Таково было состояние нашей литературы после 1910 года, когда стала настоятельно сказываться потребность в очередном обновлении. Чувствовалось, что господствующая школа остановилась в своём развитии, застыла в своих традициях, отстала от темпа жизни. В недрах самого Символизма возникали новые течения, желавшие влить новую кровь в его дряхлеющее тело. Но попытки эти были слишком частичны, зачинатели их слишком прониклись теми же самыми традициями школы, чтобы обновление могло быть сколько-нибудь значительным. У нас в России таково было течение Акмеизма. Акмеисты — все начинавшие как ученики символистов — торжественно заявляли, что намерены вернуть поэзию к её первичным основам, искать первобытной силы образов, первоначальной выразительности слов и т.д. Всё это свелось к тому, что символическая поэтика была ими немного подновлена, притом вряд ли в правильном направлении. У позднейших акмеистов, или неоакмеистов, сохранились все недостатки позднего Символизма, а прибавилось лишь одно: искание непременно, во что бы то ни стало, острых мыслей и свежих образов. Неоакмеизм есть погоня за красивыми и неожиданными утверждениями, изложенными в классических, и потому узких, формах.

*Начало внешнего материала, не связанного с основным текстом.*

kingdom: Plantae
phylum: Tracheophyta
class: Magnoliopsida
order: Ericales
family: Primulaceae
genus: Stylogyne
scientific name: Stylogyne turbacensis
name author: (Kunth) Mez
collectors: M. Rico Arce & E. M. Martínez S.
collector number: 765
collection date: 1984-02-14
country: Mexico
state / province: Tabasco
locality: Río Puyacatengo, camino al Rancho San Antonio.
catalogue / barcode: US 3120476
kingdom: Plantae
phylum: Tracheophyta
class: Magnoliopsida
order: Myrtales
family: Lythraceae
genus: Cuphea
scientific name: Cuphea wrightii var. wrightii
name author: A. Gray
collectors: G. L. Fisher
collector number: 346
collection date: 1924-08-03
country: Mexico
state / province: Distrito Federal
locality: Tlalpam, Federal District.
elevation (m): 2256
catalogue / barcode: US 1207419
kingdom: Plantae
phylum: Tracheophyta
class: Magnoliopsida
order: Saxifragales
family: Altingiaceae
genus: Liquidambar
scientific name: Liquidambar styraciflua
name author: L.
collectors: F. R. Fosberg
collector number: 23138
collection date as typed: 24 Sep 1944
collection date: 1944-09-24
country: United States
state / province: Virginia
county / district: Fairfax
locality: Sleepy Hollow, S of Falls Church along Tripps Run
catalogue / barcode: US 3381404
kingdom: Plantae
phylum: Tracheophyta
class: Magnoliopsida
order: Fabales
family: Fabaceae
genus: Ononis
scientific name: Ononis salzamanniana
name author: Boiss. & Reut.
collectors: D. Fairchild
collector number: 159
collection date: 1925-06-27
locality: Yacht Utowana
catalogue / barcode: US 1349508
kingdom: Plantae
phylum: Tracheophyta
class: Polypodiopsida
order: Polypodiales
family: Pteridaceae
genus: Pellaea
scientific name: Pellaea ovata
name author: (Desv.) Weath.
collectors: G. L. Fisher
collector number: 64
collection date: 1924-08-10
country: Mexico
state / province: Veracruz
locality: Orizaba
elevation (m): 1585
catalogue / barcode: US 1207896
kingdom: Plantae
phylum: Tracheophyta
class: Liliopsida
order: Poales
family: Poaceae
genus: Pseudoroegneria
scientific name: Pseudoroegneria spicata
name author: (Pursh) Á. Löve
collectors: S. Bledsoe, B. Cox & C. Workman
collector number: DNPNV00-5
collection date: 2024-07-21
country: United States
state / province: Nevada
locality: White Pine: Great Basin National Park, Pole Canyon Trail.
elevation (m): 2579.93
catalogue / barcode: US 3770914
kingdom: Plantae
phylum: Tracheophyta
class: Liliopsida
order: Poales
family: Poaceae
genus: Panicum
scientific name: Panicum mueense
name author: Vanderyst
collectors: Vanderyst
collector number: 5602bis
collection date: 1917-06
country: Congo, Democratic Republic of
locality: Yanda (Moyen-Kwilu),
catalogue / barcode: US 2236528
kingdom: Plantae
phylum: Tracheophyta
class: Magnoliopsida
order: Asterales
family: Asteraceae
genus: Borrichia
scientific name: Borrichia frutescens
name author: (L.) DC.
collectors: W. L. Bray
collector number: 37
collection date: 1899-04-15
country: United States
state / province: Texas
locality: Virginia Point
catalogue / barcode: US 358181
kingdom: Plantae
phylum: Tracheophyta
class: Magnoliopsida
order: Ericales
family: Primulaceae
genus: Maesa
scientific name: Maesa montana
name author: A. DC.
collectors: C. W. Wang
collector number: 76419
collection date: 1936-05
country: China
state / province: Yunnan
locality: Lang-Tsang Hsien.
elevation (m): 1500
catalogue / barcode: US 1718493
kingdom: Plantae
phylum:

Напротив, совершенно радикальным был протест раннего футуризма, означившегося около 1910 г. Критика футуристов била по больным местам Символизма; в их теоретических построениях было много справедливого. Футуристы прежде всего хотели быть поэтами современности, жестоко высмеивая преувеличенный историзм символистов. Рассудительности символистов футуристы противополагали требование, чтобы поэзия непосредственно говорила образами чувственности. Разбивая установившийся канон форм, Футуризм искал новых ритмов; отвергая академические рифмы символистов, давая широкое место ассонансам и всякого рода иным, ещё не опробованным созвучиям. Принцип „слова, как такового” был одним из основных в раннем футуризме, и футуристы старались создавать новые слова или воскрешать обветшалые — то, что они определяли терминами „словоновшество” и „словотворчество”.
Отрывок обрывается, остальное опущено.